Shira zitterte vor Empörung. »Ach, auf einmal regiert der gesunde Menschenverstand, die Erwachsenen haben recht, komm, wir vergessen einfach, dass wir uns lieben, und spielen Bilderbuch-Teenies.«
»Wieso kamst du überhaupt rübergerast? Weil du deine Versteigerungsergebnisse hattest, stimmt’s?«
»Ich wollte darüber reden, was wir mit der Universität machen.«
»Wir? Zeig mir mal deine Versteigerungsergebnisse. Na los, zeig sie mir.«
»Dir zeige ich überhaupt nichts.«
»Sie reißen sich doch um dich, oder? Sie glauben, sie können dich zu Geld machen. Schufte einfach vier Jahre so weiter, und dann kriegen sie einen guten Preis für dich, wenn die Multis für dich bieten. Wer will schon einen Künstler? Der alte Avram wird dafür bezahlen müssen, mich auf die Universität zu bringen, hart für ihn. Wie du siehst, haben wir eben nicht die gleichen Alternativen!« Mit wutverzerrtem Gesicht ging er auf sie zu.

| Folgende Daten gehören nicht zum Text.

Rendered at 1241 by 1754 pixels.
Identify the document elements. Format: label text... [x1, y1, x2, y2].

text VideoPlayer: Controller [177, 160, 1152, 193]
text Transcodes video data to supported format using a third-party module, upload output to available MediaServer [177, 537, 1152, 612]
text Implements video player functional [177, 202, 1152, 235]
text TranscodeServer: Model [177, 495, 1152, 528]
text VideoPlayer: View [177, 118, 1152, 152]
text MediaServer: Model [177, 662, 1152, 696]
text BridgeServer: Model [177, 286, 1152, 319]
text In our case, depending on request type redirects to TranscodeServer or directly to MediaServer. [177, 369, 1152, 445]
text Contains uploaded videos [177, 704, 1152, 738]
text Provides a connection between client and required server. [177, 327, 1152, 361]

»Nicht, wenn es deine Alternative ist, Hannah in dem gleichen Bett zu vögeln, das wir geteilt haben.«
»Das ist mein Haus und mein Zimmer.«
»Du wolltest, dass ich hereinspaziere. Du wusstest genauso gut wie ich, dass die Ergebnisse heute Nachmittag kommen. Du bestrafst mich, weil du nicht so gut abgeschnitten hast. Aber darauf kommt es nicht an, Gadi! Ich glaube an dich!«
Er ging von ihr fort, blieb in der Mitte des Hofes stehen und schaute sich misstrauisch um, als könnte das Haus ihn jeden Moment angreifen. Er benahm sich so, als schlüge er sie tatsächlich. Das Haus würde selbstverständlich mit Sonar angreifen, sollte er ihr körperlichen Schaden zufügen. »Ich muss raus, Shira. Wir sterben, alle beide. Wir sterben zusammen. Fühlst du das denn nicht?«
Sie starrte ihn an, wie er aufrecht dastand, größer schien als je zuvor, oder vielleicht waren es ihre Knie, die nachgaben. Er war für sie verloren. Sie wollte sterben. Sie war nicht mehr Shira, nur noch blutendes Fleisch, ein tosendes Vakuum. Sah er denn nicht, dass er sie beide umbrachte? Sie waren ein doppelter Organismus, ein Wesen. »Ich fühle jetzt nichts als Schmerz.« Sie würde einen Ozean zwischen ihn und sich bringen. Sie würde Malkah dafür bestrafen, dass sie ihre Liebe beleidigt hatte, und Gadi dafür, dass er sie verraten hatte; sie würde weit, weit von beiden weggehen, nach Europa. Sie würde Avrams Rat befolgen und sich fortbegeben, nach Paris, nach Prag, nach Edinburgh. Irgendwohin weit fort von hier.